--- Element box annotations ---
━━━━━━━━━━
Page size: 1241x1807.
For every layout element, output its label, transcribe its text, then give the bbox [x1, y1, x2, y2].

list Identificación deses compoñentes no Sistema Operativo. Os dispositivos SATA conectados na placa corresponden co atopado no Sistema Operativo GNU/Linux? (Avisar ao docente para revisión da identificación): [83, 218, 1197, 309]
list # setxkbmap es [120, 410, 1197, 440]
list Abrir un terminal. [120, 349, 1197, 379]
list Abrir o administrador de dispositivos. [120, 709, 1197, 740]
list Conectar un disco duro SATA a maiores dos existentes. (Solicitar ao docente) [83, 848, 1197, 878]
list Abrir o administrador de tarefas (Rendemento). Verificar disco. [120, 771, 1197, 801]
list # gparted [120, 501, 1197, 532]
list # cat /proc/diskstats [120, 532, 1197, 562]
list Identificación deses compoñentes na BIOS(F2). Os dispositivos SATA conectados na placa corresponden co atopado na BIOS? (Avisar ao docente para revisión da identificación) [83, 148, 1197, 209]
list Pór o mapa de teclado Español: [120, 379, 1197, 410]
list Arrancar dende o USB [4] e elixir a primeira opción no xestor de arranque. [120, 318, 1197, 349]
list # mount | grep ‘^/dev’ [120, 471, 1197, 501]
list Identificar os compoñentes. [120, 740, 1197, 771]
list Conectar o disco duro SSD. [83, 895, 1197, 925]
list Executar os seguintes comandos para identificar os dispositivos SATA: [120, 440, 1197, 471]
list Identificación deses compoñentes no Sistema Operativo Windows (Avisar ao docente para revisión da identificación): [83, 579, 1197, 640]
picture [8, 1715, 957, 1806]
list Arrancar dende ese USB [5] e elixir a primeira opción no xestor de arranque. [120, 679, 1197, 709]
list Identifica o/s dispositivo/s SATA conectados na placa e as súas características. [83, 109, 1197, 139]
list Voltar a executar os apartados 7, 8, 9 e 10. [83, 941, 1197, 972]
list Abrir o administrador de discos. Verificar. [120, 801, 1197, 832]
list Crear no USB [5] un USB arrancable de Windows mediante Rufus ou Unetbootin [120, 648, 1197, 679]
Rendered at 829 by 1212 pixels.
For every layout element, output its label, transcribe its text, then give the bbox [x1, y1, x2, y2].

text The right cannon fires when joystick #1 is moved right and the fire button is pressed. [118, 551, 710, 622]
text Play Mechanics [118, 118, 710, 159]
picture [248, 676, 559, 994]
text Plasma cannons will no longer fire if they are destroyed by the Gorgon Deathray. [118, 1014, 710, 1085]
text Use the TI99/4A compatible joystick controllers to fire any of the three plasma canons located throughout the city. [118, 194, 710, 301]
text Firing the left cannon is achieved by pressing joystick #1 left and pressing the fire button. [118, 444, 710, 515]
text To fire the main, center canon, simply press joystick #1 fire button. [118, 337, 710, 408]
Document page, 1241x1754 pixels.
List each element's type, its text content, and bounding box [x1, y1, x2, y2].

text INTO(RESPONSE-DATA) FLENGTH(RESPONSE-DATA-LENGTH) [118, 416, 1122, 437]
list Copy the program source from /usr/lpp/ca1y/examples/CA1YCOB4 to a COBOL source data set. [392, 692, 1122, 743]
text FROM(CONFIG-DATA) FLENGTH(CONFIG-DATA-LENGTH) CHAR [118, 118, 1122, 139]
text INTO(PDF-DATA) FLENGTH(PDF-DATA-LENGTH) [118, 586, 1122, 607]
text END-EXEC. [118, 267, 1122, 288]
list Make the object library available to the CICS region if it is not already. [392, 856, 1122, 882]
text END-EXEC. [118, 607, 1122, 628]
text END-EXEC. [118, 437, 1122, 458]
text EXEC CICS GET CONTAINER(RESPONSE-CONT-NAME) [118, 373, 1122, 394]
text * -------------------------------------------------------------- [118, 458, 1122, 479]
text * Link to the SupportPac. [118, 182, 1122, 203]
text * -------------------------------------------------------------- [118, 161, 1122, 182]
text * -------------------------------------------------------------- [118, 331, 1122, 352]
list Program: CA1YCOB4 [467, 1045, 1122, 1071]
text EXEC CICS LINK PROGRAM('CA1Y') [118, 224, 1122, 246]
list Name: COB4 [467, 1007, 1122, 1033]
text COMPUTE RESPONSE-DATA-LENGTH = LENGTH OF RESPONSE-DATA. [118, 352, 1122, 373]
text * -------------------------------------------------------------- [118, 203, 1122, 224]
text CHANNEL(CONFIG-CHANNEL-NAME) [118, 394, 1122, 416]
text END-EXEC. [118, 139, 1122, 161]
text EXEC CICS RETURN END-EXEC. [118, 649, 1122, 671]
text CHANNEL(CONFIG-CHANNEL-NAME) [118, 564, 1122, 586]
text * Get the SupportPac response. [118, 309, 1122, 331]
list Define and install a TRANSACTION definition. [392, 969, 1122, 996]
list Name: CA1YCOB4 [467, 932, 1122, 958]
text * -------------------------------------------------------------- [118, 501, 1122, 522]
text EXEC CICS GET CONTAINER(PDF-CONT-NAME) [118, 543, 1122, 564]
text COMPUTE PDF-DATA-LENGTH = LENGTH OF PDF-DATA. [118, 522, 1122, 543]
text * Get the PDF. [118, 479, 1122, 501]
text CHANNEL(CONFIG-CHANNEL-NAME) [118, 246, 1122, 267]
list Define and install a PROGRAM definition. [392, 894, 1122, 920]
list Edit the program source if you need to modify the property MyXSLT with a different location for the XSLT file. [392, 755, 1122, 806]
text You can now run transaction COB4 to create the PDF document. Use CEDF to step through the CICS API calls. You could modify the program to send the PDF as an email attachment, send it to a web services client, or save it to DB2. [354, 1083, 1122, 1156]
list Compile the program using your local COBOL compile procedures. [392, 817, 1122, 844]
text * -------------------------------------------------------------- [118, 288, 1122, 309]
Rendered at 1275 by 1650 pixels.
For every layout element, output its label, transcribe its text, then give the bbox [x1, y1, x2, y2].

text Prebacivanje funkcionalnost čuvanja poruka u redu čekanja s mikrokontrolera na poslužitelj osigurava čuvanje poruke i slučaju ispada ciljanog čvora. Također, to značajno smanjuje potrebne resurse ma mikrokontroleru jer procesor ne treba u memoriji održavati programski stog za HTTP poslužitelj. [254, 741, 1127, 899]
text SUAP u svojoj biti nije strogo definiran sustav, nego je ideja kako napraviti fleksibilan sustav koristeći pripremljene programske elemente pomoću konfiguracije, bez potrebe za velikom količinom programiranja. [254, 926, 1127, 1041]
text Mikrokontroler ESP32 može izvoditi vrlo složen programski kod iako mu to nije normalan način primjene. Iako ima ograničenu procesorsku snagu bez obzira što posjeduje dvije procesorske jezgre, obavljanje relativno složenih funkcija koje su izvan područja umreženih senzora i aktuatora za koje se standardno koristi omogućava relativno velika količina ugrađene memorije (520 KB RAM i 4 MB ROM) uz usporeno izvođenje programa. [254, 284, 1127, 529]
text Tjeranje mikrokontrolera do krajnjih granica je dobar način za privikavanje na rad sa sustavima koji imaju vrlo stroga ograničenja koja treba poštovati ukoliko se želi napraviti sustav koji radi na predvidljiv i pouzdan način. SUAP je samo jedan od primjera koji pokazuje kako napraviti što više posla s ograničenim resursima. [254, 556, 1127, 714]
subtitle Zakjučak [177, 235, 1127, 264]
━━━━━━━━━━
--- GOAL ---
Convert the part of the records that opens with the line containing "text Prebacivanje funkcionalnost" and closes with the line containing "text Mikrokontroler ESP32" into a Markdown table with the columns Row and Record line, omitting blank lines.

--- RESPONSE ---
| Row | Record line |
|---|---|
| 1 | text Prebacivanje funkcionalnost čuvanja poruka u redu čekanja s mikrokontrolera na poslužitelj osigurava čuvanje poruke i slučaju ispada ciljanog čvora. Također, to značajno smanjuje potrebne resurse ma mikrokontroleru jer procesor ne treba u memoriji održavati programski stog za HTTP poslužitelj. [254, 741, 1127, 899] |
| 2 | text SUAP u svojoj biti nije strogo definiran sustav, nego je ideja kako napraviti fleksibilan sustav koristeći pripremljene programske elemente pomoću konfiguracije, bez potrebe za velikom količinom programiranja. [254, 926, 1127, 1041] |
| 3 | text Mikrokontroler ESP32 može izvoditi vrlo složen programski kod iako mu to nije normalan način primjene. Iako ima ograničenu procesorsku snagu bez obzira što posjeduje dvije procesorske jezgre, obavljanje relativno složenih funkcija koje su izvan područja umreženih senzora i aktuatora za koje se standardno koristi omogućava relativno velika količina ugrađene memorije (520 KB RAM i 4 MB ROM) uz usporeno izvođenje programa. [254, 284, 1127, 529] |